Mr Adams said the introduction of marriage equality and Irish-language rights remained the critical issues for Sinn Féin.
However, he said: “There are other issues – the need for ordinary governance to prevail in terms of decency, manners and respect.
“I understand respect is a two-way street, I understand all of us can say things that people find objectionable, but there is a difference between me misspeaking and you misspeaking and an entire system being offensive and refusing to tolerate.
“For unionism the challenge is: if you accept a rights-based society in the North, then you are acknowledging that the state has changed utterly. Some of them won’t do that. Most of them have come round to that view but some in the leadership won’t.”
Against direct rule
The ongoing stalemate in the North has raised the prospect of direct rule from Westminster, a position the DUP has advocated in recent days.
Mr Adams said Sinn Féin would support the establishment of the British-Irish Intergovernmental Conference to allow both London and Dublin to make decisions for the people of the North.
“It is not as good as having local assembly, it is not as good as having the all-Ireland, east and west, infrastructure in place, but it means decisions will be taken on the island of Ireland as opposed to them being taken by somebody from Sussex, or somewhere else that does not know a thing about the thoughts, culture or needs of people in the North,” the Sinn Féin president added.
Such a proposal is also favoured by the Taoiseach, who said he and British prime minister Theresa May would make another effort to promote agreement between the northern parties.
If this failed, the options were an election or the British and Irish governments implementing the Belfast Agreement in the absence of an executive in Northern Ireland.

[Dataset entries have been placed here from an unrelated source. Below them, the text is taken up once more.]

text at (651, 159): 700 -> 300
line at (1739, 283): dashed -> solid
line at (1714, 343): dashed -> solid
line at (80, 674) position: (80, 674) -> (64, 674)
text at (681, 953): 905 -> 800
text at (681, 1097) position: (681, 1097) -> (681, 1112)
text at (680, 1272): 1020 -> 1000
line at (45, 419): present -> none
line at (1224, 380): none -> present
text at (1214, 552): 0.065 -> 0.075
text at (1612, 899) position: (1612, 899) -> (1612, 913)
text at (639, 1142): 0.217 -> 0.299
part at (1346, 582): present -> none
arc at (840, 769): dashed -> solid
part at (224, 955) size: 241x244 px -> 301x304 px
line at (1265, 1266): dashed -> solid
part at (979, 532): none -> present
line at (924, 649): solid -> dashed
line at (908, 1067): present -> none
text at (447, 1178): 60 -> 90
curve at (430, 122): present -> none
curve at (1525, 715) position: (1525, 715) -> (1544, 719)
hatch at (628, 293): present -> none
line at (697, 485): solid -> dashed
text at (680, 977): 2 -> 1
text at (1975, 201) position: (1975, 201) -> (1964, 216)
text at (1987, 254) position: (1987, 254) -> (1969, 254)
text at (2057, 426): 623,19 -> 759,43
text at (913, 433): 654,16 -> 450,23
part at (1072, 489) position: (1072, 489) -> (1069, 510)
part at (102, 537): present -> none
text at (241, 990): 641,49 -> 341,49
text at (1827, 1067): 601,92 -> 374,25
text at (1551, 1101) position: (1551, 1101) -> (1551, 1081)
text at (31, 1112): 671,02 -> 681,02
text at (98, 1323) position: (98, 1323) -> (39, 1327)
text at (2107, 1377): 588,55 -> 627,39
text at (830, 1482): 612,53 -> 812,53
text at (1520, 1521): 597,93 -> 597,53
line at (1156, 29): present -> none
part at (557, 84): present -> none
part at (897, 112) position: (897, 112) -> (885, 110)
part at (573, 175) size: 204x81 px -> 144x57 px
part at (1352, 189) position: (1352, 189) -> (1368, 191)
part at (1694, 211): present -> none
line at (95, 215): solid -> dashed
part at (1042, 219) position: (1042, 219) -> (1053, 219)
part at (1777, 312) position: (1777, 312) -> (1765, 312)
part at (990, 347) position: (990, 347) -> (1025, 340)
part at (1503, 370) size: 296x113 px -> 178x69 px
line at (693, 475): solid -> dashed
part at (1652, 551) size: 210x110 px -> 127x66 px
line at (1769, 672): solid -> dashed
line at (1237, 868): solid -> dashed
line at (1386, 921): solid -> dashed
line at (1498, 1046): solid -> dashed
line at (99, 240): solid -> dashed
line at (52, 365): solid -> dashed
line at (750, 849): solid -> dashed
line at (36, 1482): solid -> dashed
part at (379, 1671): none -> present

Fresh negotiations are to begin in the coming weeks in an attempt to persuade the DUP and Sinn Féin to break the ongoing political deadlock.
Meanwhile Mr Adams confirmed Sinn Féin would introduce a time limit in dealing with disputes within the party.
Some 22 representatives had left the party in recent weeks, including a number who alleged they experienced bullying within the party.
The Sinn Féin president insisted there was no culture of bullying within the party, stressing that such issues are local rows that have dragged on for too long.
“Some of them are electorally driven, some of them are part of that process of change. What we should have done and we are now doing is going for a time limited period and then we are kicking in with disciplinary processes.”